Em países como o Peru, o vírus se alastrou em mais de 100 mil aves de 24 espécies diferentes, que morreram em decorrência da infecção, causando grande impacto ambiental. Ao final de 2023, com o alastramento de casos de IAAP H5N1 na América Latina e com a detecção em países da América do Norte – ameaçando populações com risco de extinção, como os condores -, testes inicias de uma vacina contra a IAAP H5N1 voltada para aves mostraram resultados positivos.
Ainda em 2023, o vírus alcançou a Antártica, de forma inédita, e no início deste ano, o estado do Alasca registrou a primeira morte de um urso polar por IAAP H5N1 na história.
Uma das possibilidades que pode ter favorecido uma maior dispersão do vírus, entre as possíveis adaptações em seu material genético e a suscetibilidade de diferentes espécies (aves e mamíferos), pode ser a infecção em animais migratórios, com alerta especial para as aves.
Conscientização e prevenção
Nessa altura do texto, o leitor pode estar se questionando sobre o risco de se infectar com este vírus. Até o momento, seguimos sem detectar a transmissão de IAAP H5N1 entre humanos. No entanto, a contínua propagação em diferentes espécies pode favorecer a aquisição de alterações no material genético do vírus.
Existem alguns paralelos com um jogo de cartas: quanto mais cartas (ou oportunidades) o vírus recebe ao infectar novos hospedeiros de diferentes espécies de mamíferos, por exemplo, maior o risco de o vírus conseguir as adaptações necessárias para infectar humanos mais facilmente, segundo a OMS.
Além disso, a dispersão do IAAP H5N1 traz riscos para ecossistemas e animais que neles habitam e vem se tornando uma preocupação crescente para a saúde pública.

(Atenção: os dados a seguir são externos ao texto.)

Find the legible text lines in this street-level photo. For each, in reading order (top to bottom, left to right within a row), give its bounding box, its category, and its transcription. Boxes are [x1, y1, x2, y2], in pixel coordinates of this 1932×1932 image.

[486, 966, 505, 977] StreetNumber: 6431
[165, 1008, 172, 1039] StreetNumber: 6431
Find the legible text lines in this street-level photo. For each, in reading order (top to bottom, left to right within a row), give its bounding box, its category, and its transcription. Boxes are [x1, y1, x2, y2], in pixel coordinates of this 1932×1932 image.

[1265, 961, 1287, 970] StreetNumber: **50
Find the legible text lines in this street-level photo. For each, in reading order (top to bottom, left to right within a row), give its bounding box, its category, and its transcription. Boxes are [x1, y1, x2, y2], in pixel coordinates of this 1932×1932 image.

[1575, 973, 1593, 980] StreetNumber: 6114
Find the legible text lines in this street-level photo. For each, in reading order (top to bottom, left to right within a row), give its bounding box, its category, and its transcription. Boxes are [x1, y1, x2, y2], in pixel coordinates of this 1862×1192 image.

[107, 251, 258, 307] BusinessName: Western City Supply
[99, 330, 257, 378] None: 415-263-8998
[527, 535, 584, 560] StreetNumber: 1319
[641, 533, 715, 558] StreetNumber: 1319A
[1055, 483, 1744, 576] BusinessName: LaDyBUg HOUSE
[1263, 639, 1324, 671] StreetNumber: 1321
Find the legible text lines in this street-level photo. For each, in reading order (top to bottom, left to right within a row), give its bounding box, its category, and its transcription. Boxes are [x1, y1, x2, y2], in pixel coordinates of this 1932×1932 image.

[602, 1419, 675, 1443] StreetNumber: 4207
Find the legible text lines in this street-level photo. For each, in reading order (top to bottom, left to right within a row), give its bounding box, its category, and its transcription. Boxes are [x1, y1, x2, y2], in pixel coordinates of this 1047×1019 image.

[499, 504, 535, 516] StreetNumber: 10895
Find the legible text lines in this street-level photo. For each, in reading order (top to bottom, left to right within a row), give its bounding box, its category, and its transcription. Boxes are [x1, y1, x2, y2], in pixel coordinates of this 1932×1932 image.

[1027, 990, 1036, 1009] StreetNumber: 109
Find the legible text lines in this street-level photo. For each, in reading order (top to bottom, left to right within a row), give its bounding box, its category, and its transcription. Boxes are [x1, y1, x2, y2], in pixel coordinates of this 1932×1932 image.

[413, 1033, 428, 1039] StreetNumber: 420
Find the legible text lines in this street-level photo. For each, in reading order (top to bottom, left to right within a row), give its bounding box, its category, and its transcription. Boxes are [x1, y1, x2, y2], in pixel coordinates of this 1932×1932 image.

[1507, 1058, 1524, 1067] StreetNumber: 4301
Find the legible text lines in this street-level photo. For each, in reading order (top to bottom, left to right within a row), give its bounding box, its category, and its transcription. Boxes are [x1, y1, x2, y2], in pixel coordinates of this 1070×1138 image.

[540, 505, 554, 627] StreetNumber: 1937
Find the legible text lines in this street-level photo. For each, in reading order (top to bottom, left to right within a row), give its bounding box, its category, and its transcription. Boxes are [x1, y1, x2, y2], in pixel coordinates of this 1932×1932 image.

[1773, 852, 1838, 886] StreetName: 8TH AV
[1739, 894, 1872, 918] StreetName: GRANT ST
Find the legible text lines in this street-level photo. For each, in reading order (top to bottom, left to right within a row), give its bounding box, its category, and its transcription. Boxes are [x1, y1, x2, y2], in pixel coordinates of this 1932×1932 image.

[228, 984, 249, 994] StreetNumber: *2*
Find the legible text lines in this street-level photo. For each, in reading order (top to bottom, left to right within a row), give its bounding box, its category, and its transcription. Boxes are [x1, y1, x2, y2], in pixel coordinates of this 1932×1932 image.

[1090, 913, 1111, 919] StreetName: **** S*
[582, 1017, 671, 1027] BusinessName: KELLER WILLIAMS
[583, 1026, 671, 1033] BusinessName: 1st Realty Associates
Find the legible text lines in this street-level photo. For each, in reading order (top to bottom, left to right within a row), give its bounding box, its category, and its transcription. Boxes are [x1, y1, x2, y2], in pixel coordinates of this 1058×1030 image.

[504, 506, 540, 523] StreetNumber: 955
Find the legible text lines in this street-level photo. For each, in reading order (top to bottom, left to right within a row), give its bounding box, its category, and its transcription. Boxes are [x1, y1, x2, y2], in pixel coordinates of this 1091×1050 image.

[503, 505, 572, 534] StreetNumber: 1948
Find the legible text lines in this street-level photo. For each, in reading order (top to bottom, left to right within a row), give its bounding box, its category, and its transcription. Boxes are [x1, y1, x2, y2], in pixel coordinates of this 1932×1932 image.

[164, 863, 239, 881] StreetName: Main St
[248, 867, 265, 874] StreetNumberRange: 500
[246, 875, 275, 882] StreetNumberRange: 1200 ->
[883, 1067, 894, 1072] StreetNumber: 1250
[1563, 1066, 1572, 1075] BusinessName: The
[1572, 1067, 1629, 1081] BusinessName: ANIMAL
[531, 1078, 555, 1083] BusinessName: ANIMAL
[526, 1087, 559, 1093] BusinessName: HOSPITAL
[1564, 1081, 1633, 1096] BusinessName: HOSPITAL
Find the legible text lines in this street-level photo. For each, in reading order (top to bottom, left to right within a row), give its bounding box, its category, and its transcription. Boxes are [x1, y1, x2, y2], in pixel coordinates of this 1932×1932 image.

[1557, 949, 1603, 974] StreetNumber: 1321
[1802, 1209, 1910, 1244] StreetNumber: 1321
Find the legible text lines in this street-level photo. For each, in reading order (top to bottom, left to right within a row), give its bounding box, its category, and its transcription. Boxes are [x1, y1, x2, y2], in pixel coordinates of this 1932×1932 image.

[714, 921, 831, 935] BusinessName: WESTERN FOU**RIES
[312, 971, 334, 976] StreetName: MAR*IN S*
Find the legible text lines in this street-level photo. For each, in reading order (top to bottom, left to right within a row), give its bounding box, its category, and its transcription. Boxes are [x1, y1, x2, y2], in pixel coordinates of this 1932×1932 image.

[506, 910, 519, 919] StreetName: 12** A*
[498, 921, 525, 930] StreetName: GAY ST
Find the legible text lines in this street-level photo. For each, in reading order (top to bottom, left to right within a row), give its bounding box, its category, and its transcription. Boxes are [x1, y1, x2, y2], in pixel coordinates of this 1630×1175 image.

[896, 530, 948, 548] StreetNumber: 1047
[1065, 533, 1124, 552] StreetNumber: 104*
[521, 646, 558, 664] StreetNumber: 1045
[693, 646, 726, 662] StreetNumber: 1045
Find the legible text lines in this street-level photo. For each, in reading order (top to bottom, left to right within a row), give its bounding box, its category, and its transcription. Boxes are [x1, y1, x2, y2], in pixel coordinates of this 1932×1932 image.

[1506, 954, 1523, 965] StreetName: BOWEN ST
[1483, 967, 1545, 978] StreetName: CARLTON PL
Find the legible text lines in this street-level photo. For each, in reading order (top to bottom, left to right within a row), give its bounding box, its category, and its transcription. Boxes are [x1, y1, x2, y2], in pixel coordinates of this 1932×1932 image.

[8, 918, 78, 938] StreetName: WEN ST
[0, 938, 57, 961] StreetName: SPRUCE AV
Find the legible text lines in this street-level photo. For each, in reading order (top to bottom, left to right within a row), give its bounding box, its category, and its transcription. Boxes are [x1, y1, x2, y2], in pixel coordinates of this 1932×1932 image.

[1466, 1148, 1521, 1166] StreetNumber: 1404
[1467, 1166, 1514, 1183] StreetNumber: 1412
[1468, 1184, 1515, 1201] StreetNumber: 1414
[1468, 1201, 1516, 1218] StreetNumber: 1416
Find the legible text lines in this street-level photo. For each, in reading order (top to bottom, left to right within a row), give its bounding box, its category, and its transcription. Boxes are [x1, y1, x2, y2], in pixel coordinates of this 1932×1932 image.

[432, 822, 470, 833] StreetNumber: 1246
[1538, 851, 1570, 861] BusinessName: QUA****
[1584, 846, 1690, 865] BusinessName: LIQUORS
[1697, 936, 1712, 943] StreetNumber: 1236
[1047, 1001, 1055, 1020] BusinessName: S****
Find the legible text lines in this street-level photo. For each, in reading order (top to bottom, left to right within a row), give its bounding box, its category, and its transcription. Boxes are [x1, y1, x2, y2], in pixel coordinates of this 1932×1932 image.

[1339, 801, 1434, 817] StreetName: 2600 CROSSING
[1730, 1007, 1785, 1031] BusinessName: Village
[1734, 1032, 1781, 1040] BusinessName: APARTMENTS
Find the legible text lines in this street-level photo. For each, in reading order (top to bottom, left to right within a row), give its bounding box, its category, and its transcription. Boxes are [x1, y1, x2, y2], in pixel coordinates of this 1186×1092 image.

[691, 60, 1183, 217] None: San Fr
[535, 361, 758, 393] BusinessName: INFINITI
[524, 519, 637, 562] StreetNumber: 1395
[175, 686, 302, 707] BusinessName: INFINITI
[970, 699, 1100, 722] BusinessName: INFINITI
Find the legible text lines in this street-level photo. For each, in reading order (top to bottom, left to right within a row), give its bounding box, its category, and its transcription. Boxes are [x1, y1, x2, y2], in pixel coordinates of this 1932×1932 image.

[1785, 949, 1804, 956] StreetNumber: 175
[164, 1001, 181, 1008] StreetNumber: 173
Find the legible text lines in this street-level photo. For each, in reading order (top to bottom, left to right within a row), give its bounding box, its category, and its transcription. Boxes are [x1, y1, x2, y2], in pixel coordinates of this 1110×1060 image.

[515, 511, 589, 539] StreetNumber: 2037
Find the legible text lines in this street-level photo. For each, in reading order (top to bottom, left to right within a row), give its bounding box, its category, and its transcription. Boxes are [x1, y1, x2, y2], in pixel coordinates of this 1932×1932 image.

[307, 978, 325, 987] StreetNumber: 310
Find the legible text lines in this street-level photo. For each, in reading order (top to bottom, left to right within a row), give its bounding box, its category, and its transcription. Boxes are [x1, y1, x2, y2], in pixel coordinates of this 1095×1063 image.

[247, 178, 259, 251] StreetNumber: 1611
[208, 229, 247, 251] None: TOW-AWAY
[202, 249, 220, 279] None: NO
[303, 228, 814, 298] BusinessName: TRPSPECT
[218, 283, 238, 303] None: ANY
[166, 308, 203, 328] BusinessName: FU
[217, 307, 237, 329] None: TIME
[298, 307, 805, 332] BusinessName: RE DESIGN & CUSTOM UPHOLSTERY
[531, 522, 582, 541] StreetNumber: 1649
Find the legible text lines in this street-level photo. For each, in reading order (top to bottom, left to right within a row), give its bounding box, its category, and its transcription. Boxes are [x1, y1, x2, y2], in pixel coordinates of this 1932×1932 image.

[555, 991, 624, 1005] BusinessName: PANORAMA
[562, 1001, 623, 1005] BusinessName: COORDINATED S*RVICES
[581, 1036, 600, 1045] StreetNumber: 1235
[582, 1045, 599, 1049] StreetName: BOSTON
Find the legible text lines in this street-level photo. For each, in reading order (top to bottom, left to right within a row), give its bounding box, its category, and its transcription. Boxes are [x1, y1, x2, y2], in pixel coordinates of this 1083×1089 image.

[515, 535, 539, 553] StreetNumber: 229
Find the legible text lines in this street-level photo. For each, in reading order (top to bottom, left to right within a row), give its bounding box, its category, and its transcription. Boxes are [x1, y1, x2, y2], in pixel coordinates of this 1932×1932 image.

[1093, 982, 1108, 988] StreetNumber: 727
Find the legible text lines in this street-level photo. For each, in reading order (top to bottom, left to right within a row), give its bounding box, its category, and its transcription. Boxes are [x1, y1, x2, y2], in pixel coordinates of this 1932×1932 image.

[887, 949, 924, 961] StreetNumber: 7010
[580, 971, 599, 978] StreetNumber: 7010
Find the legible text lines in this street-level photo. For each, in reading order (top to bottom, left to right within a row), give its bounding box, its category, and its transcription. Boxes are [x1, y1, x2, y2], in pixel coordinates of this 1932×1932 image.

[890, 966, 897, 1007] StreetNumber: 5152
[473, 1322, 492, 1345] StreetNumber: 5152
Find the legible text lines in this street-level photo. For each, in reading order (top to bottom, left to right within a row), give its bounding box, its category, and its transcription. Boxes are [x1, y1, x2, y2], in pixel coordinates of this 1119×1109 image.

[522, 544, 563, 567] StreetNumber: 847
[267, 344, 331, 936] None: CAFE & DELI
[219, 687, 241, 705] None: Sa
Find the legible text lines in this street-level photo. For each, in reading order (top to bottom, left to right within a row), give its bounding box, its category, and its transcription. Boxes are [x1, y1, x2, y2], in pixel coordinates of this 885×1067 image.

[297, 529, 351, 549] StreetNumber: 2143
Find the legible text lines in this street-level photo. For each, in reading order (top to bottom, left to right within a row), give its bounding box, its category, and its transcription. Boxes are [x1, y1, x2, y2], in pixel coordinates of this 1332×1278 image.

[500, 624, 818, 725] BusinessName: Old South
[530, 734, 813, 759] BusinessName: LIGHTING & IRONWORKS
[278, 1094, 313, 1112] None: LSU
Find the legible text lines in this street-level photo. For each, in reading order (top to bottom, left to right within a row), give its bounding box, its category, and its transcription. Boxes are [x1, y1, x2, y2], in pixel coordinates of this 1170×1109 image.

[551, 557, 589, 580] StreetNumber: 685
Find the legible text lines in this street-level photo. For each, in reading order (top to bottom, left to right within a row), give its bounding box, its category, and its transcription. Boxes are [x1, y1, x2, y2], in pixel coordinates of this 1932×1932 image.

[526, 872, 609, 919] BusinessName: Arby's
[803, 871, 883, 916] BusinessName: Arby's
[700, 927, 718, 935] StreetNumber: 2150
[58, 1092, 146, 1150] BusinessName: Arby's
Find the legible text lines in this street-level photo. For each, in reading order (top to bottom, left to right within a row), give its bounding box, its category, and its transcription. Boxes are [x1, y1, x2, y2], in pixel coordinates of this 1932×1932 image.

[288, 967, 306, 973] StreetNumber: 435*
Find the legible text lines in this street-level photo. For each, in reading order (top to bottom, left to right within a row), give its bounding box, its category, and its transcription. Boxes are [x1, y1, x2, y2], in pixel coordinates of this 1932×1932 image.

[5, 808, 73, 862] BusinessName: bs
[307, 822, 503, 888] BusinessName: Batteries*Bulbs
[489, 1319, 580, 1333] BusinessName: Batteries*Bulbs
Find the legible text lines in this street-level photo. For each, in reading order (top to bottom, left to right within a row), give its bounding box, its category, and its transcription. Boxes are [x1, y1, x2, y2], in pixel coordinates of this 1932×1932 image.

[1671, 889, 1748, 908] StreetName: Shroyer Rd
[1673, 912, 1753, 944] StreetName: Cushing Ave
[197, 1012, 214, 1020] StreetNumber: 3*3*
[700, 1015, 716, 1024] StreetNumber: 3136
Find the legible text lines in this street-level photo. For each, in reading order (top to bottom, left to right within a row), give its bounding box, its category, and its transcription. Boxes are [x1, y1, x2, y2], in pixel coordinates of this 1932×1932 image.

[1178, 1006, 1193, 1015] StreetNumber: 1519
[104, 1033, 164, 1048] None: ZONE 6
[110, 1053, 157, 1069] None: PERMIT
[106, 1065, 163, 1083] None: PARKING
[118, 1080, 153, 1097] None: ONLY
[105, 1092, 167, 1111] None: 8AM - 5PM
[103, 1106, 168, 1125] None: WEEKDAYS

É necessário monitorar continuamente o avanço e disseminação desse vírus nas diferentes espécies pelo mundo, além de possíveis casos em humanos e o risco da dispersão entre humanos. Ainda, a testagem em criadouros e em animais selvagens encontrados doentes ou mortos, bem como o desenvolvimento de medidas preventivas como vacinas, são importantes aliados para evitar cenários mais complexos.
A conscientização é peça fundamental e podemos evitar a exposição a esse vírus. Caso encontre um animal ferido, doente ou morto, evite entrar em contato com o animal e procure as instituições de resgate e reabilitação da sua região, para que as autoridades verifiquem as causas da condição do animal.
E lembre-se: em caso de possível exposição, fique atento a sintomas parecidos com gripe comum nas semanas seguintes, e não deixe de buscar ajuda médica para o acompanhamento. A prevenção sempre será o caminho que trará os menores impactos para a sociedade, pois conhecemos preço de viver surtos, epidemias e pandemias – e ele é alto demais.